A frequent and unjustified criticism of international exhibitions and business events is that they leave a heavy carbon footprint when the doors close and the many attendees, exhibitors and service providers head home.
Of course, viewed in isolation, an event does consume a great deal of natural resource. The disposable materials used in stand design, the promotional material and of course the fuel for flights and other transportation all mount up, it seems.
But these accusations are easily countered. What would the alternative cost? How many individual flights would be required to replicate the meetings and opportunities we create at an exhibition? What cost to our working and personal lives?
Far more complicated is the counter-argument for claims the exhibition and meetings industry is full of unnecessary expense, that the experiential elements that define our exhibitions and events are all too often surplus to requirements.
When the recession hit in 2009, the global meetings and events industry came under just this kind of misplaced scrutiny. Face-to-face meetings were seen as expenses that could be eliminated and rhetoric within the media was driven largely by isolated incidents of abuse.
In the United States, it soon became clear that the industry was without the type of advocacy necessary to communicate the positive impact of face-to-face interaction to the people instituting measures aimed at reducing what was perceived, in the wake of the financial crisis, as ‘unnecessary’ expenditure.
As Nan Marchand Beauvois, vice-president of National Councils and general manager of the US Travel Association, a Washington DC-based trade association that represents all industry sectors in the US, points out, those same financial companies that fomented the global financial crisis were criticising the meetings industry for holding meetings in Las Vegas - meetings they called unnecessary and frivolous.
“It was kind of the perfect storm, and our industry in the United States was caught in the middle of it,” she says. “What resulted from this is that a week after our elected officials were saying ‘don’t have meetings in Vegas because it was frivolous’, these companies are bankrupt and they’re spending hundreds and thousands of dollars on entertaining in Las Vegas.”
The impact was significant. The meetings industry in Las Vegas “pretty much shut down”, she claims. Meetings were cancelled, hotels went from 90 per cent occupancy to 50 per cent.
At that time the US Travel Association, a Washington DC-based trade association that represents all industry sectors in the US, got together with all the other associations in the meetings industry who agreed something had to be done. And that was the first time that the CEOs of SITE, MPI, CIC, IAEE and others got together and said, collectively, that the decline had to be arrested. More than US$100m of cancellations took place within six weeks of negative comments by President Obama.
President of Maritz Travel David Peckinpaugh underlines the real-world consequences of this political posturing. “Our company was managing a meeting for [insurance giant] AIG at the luxury Montage hotel in California, which had just accepted TARP [Troubled Asset Relief Programme] money; government money. What hit the news, before the Vegas uproar, was the fact Tiffany boxes were left in rooms, but TARP money was not used for those.

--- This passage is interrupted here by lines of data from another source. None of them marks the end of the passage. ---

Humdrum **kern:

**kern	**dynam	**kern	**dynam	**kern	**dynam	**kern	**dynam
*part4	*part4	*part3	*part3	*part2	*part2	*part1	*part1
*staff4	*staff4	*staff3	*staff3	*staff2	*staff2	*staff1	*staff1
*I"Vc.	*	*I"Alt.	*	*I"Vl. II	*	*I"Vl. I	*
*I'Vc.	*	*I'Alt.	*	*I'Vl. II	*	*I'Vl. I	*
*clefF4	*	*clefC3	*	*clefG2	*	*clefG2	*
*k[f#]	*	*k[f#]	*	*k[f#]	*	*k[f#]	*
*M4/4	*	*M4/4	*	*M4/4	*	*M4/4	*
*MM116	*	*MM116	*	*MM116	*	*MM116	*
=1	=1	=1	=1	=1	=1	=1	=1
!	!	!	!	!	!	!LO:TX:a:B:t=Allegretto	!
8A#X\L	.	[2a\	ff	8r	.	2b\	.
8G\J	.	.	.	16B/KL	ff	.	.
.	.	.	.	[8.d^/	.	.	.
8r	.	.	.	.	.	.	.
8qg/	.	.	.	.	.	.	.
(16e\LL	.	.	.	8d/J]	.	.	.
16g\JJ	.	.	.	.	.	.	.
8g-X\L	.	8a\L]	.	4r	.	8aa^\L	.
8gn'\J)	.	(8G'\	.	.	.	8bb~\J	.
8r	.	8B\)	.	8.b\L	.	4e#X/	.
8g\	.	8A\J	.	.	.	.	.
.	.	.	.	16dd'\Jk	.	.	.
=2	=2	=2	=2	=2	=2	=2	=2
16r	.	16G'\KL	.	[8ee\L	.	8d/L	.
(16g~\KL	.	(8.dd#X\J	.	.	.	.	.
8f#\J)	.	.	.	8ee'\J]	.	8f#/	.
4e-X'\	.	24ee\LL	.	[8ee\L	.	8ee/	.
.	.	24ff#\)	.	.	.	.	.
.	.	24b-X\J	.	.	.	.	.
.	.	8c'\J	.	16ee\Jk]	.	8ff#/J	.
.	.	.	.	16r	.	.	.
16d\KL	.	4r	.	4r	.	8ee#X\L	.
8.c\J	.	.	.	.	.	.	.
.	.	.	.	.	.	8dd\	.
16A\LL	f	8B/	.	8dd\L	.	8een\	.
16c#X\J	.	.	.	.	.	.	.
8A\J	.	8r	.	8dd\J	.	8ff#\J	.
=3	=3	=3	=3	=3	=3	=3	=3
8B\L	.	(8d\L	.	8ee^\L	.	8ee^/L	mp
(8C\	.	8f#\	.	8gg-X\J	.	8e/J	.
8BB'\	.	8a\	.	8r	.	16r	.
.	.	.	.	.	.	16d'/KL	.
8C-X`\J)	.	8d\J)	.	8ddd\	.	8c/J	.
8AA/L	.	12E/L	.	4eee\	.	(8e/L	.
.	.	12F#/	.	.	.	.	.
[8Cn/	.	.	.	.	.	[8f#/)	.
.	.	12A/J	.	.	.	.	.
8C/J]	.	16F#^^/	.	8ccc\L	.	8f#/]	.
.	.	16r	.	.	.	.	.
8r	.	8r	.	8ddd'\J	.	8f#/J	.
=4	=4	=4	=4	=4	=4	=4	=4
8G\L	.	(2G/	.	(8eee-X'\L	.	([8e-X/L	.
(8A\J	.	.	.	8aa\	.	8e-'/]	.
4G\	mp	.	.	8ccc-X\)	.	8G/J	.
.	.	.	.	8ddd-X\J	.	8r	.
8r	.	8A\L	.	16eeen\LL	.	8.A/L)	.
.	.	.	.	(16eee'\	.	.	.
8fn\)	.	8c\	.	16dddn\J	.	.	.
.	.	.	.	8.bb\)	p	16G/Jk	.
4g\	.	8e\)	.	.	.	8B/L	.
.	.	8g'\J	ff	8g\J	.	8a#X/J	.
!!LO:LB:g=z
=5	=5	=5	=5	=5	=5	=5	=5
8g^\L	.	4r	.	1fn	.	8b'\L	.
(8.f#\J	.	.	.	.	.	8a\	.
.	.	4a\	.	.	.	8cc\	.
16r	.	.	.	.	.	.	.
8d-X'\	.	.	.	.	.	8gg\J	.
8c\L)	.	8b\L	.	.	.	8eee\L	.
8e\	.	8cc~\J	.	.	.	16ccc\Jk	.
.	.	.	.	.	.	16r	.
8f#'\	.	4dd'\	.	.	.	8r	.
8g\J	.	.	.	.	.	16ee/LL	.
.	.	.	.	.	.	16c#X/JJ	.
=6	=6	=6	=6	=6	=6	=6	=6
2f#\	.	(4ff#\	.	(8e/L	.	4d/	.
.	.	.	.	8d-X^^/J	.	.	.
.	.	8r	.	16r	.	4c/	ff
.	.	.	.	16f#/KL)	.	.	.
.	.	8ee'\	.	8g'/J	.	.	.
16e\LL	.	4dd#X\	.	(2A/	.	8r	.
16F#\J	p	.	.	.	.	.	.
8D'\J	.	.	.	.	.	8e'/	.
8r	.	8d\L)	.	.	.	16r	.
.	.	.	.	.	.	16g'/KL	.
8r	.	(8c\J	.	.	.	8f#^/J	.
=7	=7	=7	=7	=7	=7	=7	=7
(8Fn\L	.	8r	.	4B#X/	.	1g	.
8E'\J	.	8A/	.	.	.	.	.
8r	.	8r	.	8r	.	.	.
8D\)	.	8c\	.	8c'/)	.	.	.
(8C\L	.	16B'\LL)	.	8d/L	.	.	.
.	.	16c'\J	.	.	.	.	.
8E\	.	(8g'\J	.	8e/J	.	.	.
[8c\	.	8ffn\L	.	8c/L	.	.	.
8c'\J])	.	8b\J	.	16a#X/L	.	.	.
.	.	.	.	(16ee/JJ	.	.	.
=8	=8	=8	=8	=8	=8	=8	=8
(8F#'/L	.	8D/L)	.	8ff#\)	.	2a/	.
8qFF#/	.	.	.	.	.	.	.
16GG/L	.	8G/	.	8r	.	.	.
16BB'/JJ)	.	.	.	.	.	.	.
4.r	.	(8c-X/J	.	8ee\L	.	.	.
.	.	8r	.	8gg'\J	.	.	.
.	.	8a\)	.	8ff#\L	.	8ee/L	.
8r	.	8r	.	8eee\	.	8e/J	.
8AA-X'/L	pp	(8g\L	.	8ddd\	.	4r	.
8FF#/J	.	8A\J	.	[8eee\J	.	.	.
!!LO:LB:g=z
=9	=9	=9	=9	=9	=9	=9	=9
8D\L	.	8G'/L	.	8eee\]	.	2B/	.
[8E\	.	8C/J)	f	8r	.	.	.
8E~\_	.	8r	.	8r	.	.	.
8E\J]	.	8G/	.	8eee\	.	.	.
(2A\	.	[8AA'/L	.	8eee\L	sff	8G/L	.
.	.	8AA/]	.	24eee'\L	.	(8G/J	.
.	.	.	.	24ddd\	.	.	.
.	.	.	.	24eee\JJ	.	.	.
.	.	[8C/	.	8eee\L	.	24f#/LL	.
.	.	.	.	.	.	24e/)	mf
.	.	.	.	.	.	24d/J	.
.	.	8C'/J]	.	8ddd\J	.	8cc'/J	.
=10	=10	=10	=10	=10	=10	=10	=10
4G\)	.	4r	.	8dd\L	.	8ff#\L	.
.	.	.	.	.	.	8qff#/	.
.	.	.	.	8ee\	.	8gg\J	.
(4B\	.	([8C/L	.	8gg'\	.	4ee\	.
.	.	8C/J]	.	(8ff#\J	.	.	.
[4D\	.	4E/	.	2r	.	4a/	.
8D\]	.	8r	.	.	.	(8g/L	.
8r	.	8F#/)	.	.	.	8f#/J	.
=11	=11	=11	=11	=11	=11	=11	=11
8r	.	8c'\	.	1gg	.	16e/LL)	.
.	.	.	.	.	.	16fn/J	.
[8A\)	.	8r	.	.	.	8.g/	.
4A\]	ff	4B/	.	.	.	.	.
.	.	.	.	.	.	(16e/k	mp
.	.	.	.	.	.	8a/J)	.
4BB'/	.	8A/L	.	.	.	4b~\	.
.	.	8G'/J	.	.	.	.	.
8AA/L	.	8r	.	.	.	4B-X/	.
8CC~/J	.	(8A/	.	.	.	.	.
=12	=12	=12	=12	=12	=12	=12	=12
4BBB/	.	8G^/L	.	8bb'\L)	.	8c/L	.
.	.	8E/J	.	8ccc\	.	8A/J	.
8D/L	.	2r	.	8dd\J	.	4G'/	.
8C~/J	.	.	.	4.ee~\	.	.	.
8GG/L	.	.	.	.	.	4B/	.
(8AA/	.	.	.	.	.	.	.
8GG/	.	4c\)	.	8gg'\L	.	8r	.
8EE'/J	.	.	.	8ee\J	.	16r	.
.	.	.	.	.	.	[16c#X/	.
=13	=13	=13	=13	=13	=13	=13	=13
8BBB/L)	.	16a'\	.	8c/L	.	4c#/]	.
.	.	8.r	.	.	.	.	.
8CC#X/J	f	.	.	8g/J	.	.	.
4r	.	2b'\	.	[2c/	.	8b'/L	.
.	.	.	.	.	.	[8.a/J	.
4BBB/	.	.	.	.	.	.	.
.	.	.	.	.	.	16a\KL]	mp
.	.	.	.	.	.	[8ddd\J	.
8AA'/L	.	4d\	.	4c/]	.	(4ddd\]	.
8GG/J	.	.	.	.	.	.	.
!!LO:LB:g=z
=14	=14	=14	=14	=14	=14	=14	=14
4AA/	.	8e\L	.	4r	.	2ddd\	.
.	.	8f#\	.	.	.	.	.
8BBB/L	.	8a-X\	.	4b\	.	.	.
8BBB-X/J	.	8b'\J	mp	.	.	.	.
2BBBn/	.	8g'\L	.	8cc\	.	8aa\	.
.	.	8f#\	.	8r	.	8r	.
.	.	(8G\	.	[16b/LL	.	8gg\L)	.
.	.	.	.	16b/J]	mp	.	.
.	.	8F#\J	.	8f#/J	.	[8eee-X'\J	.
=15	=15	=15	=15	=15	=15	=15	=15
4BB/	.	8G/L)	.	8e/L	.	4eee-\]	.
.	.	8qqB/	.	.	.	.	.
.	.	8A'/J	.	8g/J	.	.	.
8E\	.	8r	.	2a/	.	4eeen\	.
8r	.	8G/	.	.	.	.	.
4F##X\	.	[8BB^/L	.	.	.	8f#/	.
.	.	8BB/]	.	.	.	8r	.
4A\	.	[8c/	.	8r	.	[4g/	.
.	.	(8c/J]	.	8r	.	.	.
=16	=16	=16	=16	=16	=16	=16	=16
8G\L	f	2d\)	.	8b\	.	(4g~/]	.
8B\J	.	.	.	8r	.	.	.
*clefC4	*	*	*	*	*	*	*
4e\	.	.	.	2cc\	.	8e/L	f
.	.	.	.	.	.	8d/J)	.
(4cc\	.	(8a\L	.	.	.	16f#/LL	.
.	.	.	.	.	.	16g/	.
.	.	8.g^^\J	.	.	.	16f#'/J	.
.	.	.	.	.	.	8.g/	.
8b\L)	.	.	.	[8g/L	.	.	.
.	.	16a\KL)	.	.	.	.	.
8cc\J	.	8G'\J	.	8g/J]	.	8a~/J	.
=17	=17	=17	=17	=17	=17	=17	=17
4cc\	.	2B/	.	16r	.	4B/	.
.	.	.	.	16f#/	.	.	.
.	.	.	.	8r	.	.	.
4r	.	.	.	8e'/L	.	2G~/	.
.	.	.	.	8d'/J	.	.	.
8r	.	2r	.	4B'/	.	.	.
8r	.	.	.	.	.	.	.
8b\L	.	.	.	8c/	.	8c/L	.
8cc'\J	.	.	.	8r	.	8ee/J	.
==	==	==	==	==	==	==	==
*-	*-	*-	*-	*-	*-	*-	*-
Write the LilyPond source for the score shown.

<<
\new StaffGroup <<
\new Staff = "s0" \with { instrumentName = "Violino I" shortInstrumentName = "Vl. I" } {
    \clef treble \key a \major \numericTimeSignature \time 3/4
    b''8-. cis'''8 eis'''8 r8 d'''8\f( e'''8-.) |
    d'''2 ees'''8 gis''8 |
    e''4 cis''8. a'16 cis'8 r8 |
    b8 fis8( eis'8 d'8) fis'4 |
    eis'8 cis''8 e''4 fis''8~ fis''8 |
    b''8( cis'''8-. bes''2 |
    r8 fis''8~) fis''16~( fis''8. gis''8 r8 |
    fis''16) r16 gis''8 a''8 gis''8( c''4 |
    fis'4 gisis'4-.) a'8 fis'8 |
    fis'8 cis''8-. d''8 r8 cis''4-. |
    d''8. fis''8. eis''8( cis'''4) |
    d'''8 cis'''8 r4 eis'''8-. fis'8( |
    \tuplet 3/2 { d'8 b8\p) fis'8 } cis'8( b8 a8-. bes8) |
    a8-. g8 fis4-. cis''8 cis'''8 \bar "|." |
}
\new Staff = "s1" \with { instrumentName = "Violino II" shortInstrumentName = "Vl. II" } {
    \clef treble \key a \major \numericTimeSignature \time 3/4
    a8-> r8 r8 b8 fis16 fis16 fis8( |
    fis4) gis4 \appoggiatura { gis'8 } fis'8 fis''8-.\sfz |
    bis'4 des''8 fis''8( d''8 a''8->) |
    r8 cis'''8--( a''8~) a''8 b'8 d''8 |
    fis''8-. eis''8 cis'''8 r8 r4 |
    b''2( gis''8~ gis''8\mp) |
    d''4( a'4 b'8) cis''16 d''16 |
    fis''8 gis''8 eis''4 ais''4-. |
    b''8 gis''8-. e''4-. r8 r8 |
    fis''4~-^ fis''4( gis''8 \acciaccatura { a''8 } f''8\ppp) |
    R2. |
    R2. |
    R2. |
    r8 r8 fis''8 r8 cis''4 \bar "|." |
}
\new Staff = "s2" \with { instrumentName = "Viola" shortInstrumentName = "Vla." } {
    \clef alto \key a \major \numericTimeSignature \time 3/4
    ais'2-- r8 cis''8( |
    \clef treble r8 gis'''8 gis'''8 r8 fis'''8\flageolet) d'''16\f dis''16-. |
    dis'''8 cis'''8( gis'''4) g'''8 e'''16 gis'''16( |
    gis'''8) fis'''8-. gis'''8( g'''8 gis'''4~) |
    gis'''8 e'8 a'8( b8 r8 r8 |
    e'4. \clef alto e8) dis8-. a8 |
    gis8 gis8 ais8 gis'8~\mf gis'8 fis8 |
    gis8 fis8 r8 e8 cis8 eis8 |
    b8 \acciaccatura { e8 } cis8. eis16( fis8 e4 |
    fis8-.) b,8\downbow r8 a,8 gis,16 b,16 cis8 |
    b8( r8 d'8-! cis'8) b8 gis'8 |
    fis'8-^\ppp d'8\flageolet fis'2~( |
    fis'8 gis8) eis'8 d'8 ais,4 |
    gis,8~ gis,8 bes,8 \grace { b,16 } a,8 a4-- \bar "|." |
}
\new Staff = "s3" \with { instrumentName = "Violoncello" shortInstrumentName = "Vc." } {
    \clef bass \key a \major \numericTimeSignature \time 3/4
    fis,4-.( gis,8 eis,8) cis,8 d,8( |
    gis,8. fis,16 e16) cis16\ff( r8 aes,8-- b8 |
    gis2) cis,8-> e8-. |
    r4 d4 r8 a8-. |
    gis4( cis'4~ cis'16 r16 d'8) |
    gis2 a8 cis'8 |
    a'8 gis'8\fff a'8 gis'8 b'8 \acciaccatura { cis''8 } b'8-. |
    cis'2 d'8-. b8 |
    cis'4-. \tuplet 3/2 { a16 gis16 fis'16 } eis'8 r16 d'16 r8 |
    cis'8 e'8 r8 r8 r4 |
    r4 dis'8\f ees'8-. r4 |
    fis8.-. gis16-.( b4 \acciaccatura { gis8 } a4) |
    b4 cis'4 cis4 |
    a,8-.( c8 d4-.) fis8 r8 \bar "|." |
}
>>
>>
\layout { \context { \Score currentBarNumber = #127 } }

“However, as you know, when something gets in the press it can be quickly spun into a very negative light,” says Peckinpaugh. “In this case incorrectly stating that public money was being inappropriately used for AIG to wine and dine a ‘boondoggle’ for its employees.
“Our company lost $140m in terms of business in the next 60 days,” he says, adding that the company had to lay off nearly 500 people.
So in 2009, the Meetings Mean Business campaign was formed with the goal of protecting and defending the industry from attack. At the time simply called Council, it had a PR campaign targeted at the elected officials in Washington and took full page adverts in the Wall Street Journal, and in USA Today targeted at the politicians. The industry was, literally, as Marchand Beauvois says, “putting its money where its mouth is”.
Fast-forward to 2014 and the industry leaders have redoubled their efforts and relaunched the campaign with a focus on creating one voice to extol the undeniable value that business meetings, events, trade shows, incentive travel, conferences and conventions bring to all sectors of business, government agencies and the economy.
“Today it achieves its goals actively engaging with stakeholders, the media and – crucially – key policymakers, a proactive campaign was built around three pillars: creating personal connections, driving positive business outcomes and building strong communities.” say s Marchand Beauvois, adding that in the US, elected officials might not necessarily understand the industry’s impact.
“We had to educate our lawmakers so they understood the value of our businesses, and also that any of the laws that they were able to put in action are good for our industry. That was important for us.”
It’s a matter that should, after all, resonate with a community that has itself come under intense scrutiny for its own ‘frivolous’ meetings.
“Government meetings in the United States have been under attack for three years,” Marchand Beauvois points out. “The budgets for federal agencies travelling to meetings has been cut 30 per cent and the trend is that it will stay that way and not increase.”
“Some of our biggest supporters are from states that benefit primarily from the industry,” Marchand Beauvois explains. “Senators and congressmen from [Las Vegas home state] Nevada, for example. We probably have 22 very strong supporters, but we have a lot of work to do because every time there is an election we may lose an elected official so it’s an ongoing process to make sure we educate our elected officials.”
The exhibition and meetings industries, both in the US and those elsewhere in the world, will be watching the progress of the coalition with interest.